_LIST OF TASKS_.
**1)** Do these statements agree with the Stop & Shop strike article? (a) The strike began on April 11. (b) The union made the contract public before workers returned to work. (c) The strikers worked at more than 240 supermarkets. For each, answer yes or no and quote the deciding words.
**2)** Update the stretch of the Stop & Shop strike article from "UFCW orders New" through "across New England.", changing "supermarket chain" to "grocery chain".

==== TEXT EXCERPT ====

English

UFCW orders New England Stop & Shop strikers back to work without seeing contract

On Sunday evening, the United Food and Commercial Workers (UFCW) union ordered its 31,000 striking Stop & Shop workers back to work effective Monday morning. The union announced a tentative agreement between the supermarket chain and the five UFCW locals in Massachusetts, Connecticut and Rhode Island. The striking workers included cashiers, stockers, bakers, deli clerks and butchers at more than 240 supermarkets across New England.

Stop & Shop workers walked out on April 11 and the strike was in its 10th day on Sunday when union officials called it off. The UFCW has left workers in the dark about provisions of the tentative agreement, if it actually exists, and ordered them back to work before workers had the right to review the deal and vote on it. The union said only that the contract would not be made public until workers ratified it and that ratification meetings would be held “as soon as possible.”

Workers should demand to see the fine print and have sufficient time to study and discuss it before any vote. What has become of Stop & Shop’s demands to drastically raise healthcare deductibles and limit coverage for employee spouses? The company also demanded replacing defined pensions for newly hired workers, and to replace wage increases for lower-seniority workers with yearly bonuses that would amount to a pay cut. They also demanded cuts to holidays and sick time.

==== SOURCE MATERIAL ====

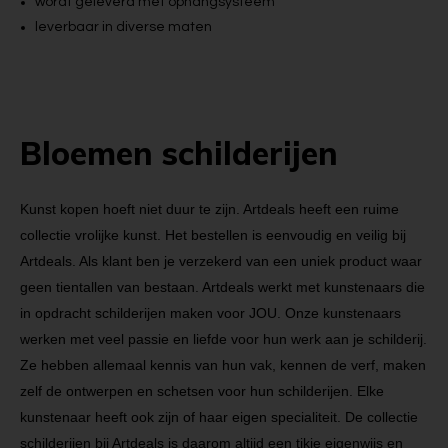
wordt geleverd met ophangsysteem
leverbaar in diverse maten
Bloemen schilderijen
Kunst kopen hoeft niet duur te zijn. Artdeals heeft een ruime
collectie vrolijke kunst. Het bestellen is eenvoudig en veilig bij
Artdeals. Als klant ben je verzekerd van een uniek product waar
geen tientallen van bestaan. Artdeals werkt met kunstenaars die
in opdracht schilderijen maken voor JOU. Onze kunstenaars
werken met veel passie en liefde voor hun werk aan je schilderij.
Ze hebben allemaal kennis van hun vak, kennen de verf, maken
zelf de ontwerpen en schetsen voor hun schilderijen. Elke
kunstenaar heeft ook zijn of haar eigen specialiteit. De collectie
schilderijen bij Artdeals is daarom altijd een tikje eigenwijs en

====

_ANSWERS TO THE EXERCISES_.
**1)**
(a) Yes: "Stop & Shop workers walked out on April 11"
(b) No: "the contract would not be made public until workers ratified it"
(c) Yes: "at more than 240 supermarkets across New England"

**2)**
UFCW orders New England Stop & Shop strikers back to work without seeing contract

On Sunday evening, the United Food and Commercial Workers (UFCW) union ordered its 31,000 striking Stop & Shop workers back to work effective Monday morning. The union announced a tentative agreement between the grocery chain and the five UFCW locals in Massachusetts, Connecticut and Rhode Island. The striking workers included cashiers, stockers, bakers, deli clerks and butchers at more than 240 supermarkets across New England.